Koca, başka bir kadınla yaşamaktadır. Buna karşın boşanma davası açmıştır.

Alt derece mahkemesi (Aile mahkemesi) davalı kadını, evi terkettiği için kusurlu bulmuş ve tarafların boşanmasına karar vermiştir.

Mahkemece, davalı ( kadın ) müşterek haneyi terk etmesi sebebiyle kusurlu bulunarak, tarafların Türk Medeni Kanununun 166/2. maddesi uyarınca boşanmalarına karar verilmiş ise de, toplanan delillerden; Havza Asliye Hukuk ( Aile ) Mahkemesi’nin 11.12.2009 tarih ve 2009/151 esas ve 2009/269 karar sayılı nafaka dosyasında “kocanın başka bir kadınla ilişki yaşamaya başlaması üzerine, davalı ( kadın )’ın müşterek haneyi terk ettiği ve ayrı yaşamakta haklı olması sebebiyle de davalı ( kadın ) yararına tedbir nafakasına hükmedildiği” anlaşılmaktadır.

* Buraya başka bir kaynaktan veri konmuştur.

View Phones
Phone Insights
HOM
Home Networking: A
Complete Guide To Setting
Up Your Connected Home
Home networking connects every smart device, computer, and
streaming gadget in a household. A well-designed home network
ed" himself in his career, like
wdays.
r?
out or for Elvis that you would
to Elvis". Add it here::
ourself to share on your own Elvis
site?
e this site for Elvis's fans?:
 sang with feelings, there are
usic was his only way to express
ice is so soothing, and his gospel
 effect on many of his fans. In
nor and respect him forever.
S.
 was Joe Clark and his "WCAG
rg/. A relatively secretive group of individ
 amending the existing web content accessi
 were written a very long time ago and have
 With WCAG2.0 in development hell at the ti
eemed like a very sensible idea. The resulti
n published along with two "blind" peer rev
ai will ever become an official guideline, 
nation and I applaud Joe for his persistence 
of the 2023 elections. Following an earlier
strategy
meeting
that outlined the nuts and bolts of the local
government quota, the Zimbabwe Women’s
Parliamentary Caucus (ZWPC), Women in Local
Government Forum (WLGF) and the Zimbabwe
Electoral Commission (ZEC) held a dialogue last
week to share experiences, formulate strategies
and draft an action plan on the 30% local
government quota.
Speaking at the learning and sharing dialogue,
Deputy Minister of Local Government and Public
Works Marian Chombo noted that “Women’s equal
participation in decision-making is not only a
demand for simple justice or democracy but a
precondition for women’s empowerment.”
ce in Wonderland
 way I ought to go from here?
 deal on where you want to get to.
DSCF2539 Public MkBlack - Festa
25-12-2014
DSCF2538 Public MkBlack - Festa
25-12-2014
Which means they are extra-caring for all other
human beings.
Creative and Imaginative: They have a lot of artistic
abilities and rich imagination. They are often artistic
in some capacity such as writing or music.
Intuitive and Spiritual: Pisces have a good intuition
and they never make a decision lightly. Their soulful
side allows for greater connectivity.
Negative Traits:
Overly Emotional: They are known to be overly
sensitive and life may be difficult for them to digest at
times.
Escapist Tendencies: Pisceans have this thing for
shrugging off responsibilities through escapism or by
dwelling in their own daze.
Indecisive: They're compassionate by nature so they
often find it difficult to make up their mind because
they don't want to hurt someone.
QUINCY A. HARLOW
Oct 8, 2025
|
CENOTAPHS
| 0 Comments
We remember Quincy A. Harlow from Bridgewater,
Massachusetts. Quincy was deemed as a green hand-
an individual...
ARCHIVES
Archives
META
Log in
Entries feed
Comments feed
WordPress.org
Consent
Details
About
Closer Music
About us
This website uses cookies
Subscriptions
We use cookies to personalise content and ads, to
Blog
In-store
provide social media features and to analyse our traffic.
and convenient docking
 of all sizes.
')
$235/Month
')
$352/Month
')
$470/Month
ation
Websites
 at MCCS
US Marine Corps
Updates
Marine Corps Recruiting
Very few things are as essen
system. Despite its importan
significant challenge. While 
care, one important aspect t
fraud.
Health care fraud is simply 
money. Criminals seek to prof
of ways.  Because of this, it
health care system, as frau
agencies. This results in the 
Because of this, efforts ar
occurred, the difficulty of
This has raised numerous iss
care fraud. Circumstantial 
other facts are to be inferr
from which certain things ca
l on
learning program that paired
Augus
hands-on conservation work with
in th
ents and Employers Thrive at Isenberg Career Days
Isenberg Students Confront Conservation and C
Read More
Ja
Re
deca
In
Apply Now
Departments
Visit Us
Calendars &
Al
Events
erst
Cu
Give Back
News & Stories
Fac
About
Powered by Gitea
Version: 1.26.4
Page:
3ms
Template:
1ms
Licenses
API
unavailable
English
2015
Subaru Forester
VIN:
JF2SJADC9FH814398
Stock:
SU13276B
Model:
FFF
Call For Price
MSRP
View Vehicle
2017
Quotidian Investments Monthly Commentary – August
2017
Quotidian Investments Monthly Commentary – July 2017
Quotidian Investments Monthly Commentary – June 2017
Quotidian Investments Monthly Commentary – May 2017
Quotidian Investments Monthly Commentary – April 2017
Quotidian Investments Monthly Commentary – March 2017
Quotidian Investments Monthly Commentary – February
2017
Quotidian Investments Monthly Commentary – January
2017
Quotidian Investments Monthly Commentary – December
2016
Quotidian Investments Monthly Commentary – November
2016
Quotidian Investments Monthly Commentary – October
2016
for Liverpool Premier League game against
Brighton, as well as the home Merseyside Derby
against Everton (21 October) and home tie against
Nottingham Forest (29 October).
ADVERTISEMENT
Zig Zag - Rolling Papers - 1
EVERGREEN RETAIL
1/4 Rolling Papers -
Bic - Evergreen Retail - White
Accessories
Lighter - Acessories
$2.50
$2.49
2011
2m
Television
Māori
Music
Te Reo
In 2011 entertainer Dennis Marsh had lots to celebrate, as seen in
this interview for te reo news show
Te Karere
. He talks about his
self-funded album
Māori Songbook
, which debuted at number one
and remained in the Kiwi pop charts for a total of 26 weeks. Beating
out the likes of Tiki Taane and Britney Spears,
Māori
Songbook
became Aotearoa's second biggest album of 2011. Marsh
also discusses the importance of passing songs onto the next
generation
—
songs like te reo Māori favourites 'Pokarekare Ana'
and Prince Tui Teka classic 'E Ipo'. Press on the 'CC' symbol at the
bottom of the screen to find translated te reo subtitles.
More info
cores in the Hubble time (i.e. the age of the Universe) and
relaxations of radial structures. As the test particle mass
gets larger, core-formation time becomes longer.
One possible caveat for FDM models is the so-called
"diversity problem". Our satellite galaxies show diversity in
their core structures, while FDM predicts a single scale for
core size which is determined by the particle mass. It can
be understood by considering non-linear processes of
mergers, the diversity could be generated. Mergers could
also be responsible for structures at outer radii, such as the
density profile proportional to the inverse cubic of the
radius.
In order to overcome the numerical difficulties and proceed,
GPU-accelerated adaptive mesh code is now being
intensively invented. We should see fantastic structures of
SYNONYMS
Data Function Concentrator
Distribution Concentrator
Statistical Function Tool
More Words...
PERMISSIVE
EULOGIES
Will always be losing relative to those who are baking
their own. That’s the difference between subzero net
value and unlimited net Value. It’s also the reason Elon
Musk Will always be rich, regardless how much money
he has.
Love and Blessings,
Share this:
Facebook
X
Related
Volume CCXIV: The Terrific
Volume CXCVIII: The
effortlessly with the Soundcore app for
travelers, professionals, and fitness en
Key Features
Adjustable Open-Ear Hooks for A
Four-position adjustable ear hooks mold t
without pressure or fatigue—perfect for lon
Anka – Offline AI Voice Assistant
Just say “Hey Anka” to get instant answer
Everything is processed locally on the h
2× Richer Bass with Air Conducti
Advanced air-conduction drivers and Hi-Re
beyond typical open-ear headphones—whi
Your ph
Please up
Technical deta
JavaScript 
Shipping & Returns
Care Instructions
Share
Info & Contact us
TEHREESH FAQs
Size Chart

Bu durumda, kadının müşterek haneyi terk etmesi haklı sebebe dayalı olup, kusur olarak atfedilemeyeceği gibi, ayrı yaşanılan dönemde kadına atfı kabil başkaca bir kusurun varlığı da ispatlanamamıştir.

Gerçekleşen bu durum karşısında, başka bir kadınla birlikte yaşayarak sadakat yükümlülüğüne aykırı davranan koca tamamen kusurludur.

4721 Sayılı Türk Medeni Kanununun 166. maddesi hükmünü tamamen kusurlu eşin de dava açabileceği ve yararına boşanma hükmü elde edebileceği biçiminde yorumlamamak ve değerlendirmemek gerekmektedir.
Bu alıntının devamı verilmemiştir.